Finland Issues New Restrictions On Interest Payment Deduction For Corporate Tax Purposes

; posted on
October 4th, 2018

The Finnish Ministry of Finance proposed to amend the restriction rules on deduction of interest payments for corporate tax purposes, which is mainly based on the EU ATAD. The objective is to enhance the prevention of the tax evasion caused by large interest deductions.

The Current Restriction

In the current Finnish tax law, the restriction on interest payment deduction is only applied to limited companies, open companies and limited partnerships. Besides, such restriction only applies to the interest payments for the loans between related entities. If the net interest expenses for certain tax year is EUR 500,000 or less, the interest payments can be fully deducted.
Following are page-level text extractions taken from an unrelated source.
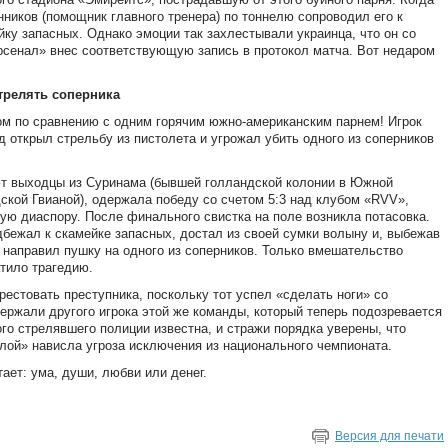
ников (помощник главного тренера) по тоннелю сопроводил его к
ку запасных. Однако эмоции так захлестывали украинца, что он со
Арсенал» внес соответствующую запись в протокол матча. Вот недаром
трелять соперника
вом по сравнению с одним горячим южно-американским парнем! Игрок
 открыл стрельбу из пистолета и угрожал убить одного из соперников
ют выходцы из Суринама (бывшей голландской колонии в Южной
кой Гвианой), одержала победу со счетом 5:3 над клубом «RVV»,
ую диаспору. После финального свистка на поле возникла потасовка.
бежал к скамейке запасных, достал из своей сумки волыну и, выбежав
н направил пушку на одного из соперников. Только вмешательство
тило трагедию.
естовать преступника, поскольку тот успел «сделать ноги» со
держали другого игрока этой же команды, который теперь подозревается
ого стрелявшего полиции известна, и стражи порядка уверены, что
елой» нависла угроза исключения из национального чемпионата.
тает: ума, души, любви или денег.
Версия для печати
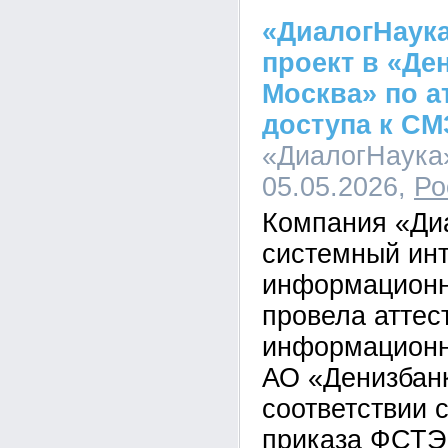
«ДиалогНаук
проект в «Де
Москва» по а
доступа к С
«ДиалогНаука»
05.05.2026,
Ро
Компания «Ди
системный инт
информационн
провела аттес
информационн
АО «Денизбанк
соответствии 
приказа ФСТЭ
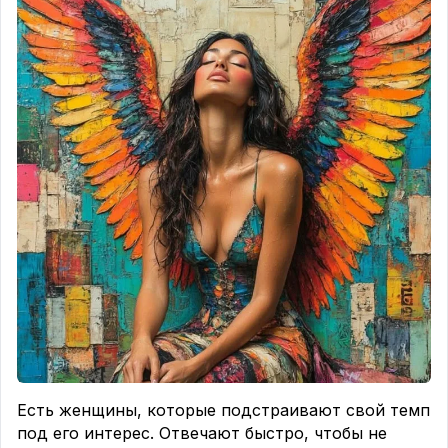
Есть женщины, которые подстраивают свой темп
под его интерес. Отвечают быстро, чтобы не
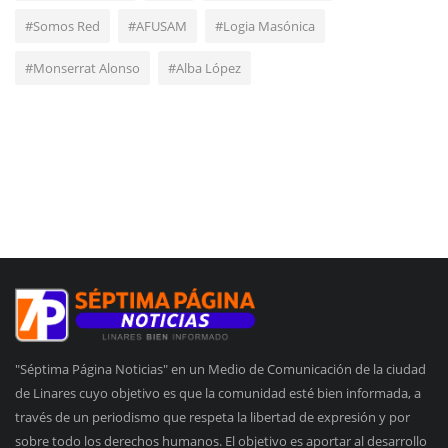
#Somos Red
#AFUSAM
#Logia Masónica
#Monserrat Alonso
#Alba López
"Séptima Página Noticias" en un Medio de Comunicación de la ciudad
de Linares cuyo objetivo es que la comunidad esté bien informada, a
través de un periodismo que respeta la libertad de expresión y por
sobre todo los derechos humanos. El objetivo es aportar al desarrollo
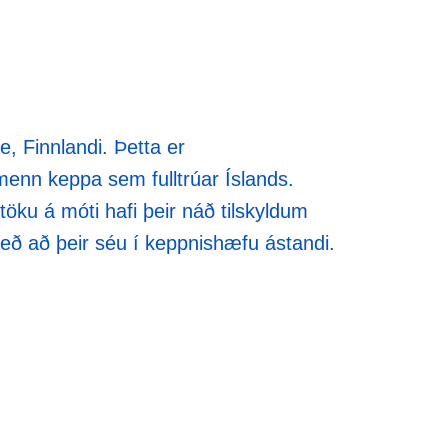
e, Finnlandi. Þetta er
menn keppa sem fulltrúar Íslands.
ttöku á móti hafi þeir náð tilskyldum
eð að þeir séu í keppnishæfu ástandi.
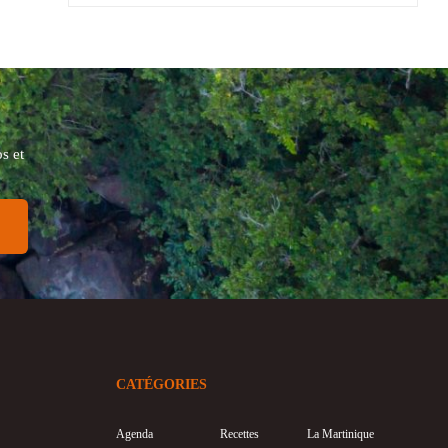
s et
CATÉGORIES
Agenda
Recettes
La Martinique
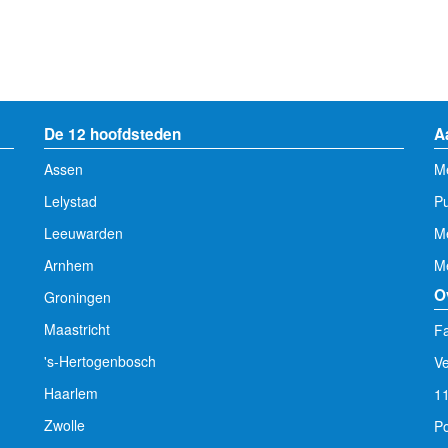
De 12 hoofdsteden
A
Assen
Me
Lelystad
Pu
Leeuwarden
M
Arnhem
Me
O
Groningen
Maastricht
Fa
's-Hertogenbosch
V
Haarlem
1
Zwolle
Po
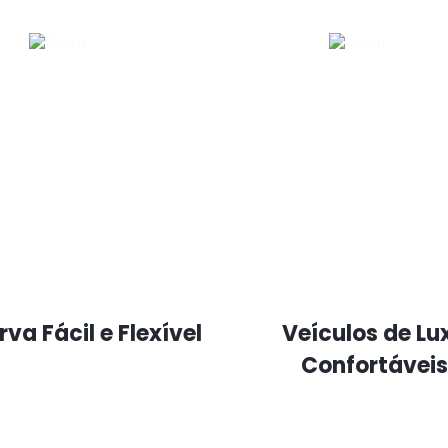
va Fácil e Flexível
Veículos de Lu
Confortáveis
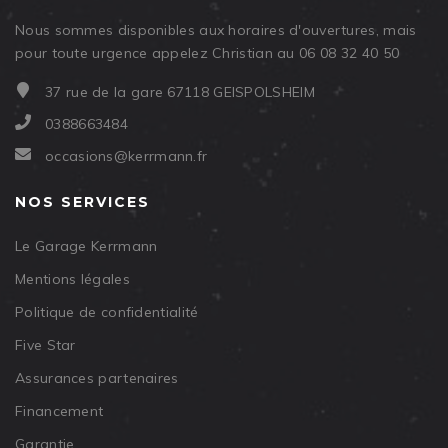
Nous sommes disponibles aux horaires d'ouvertures, mais
pour toute urgence appelez Christian au 06 08 32 40 50
37 rue de la gare 67118 GEISPOLSHEIM
0388663484
occasions@kerrmann.fr
NOS SERVICES
Le Garage Kerrmann
Mentions légales
Politique de confidentialité
Five Star
Assurances partenaires
Financement
Garantie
If the net interest expense for a tax year exceeds EUR 500,000, interest deduction is limited by 25% of the earnings before interest, taxes and depreciation (EBITD).

Extend the Application Scope to Unrelated Entities

The amended rules extend the restriction to loans between unrelated entities. The calculation of interest income or expense is the same as the current one. The only difference is the threshold of the net interest expense under which the interest payments can be fully deducted before tax.

The new restriction shall not apply to loans issued before 17 June 2016 and the interest payments which shall be subjected to tax before 1 January 2019.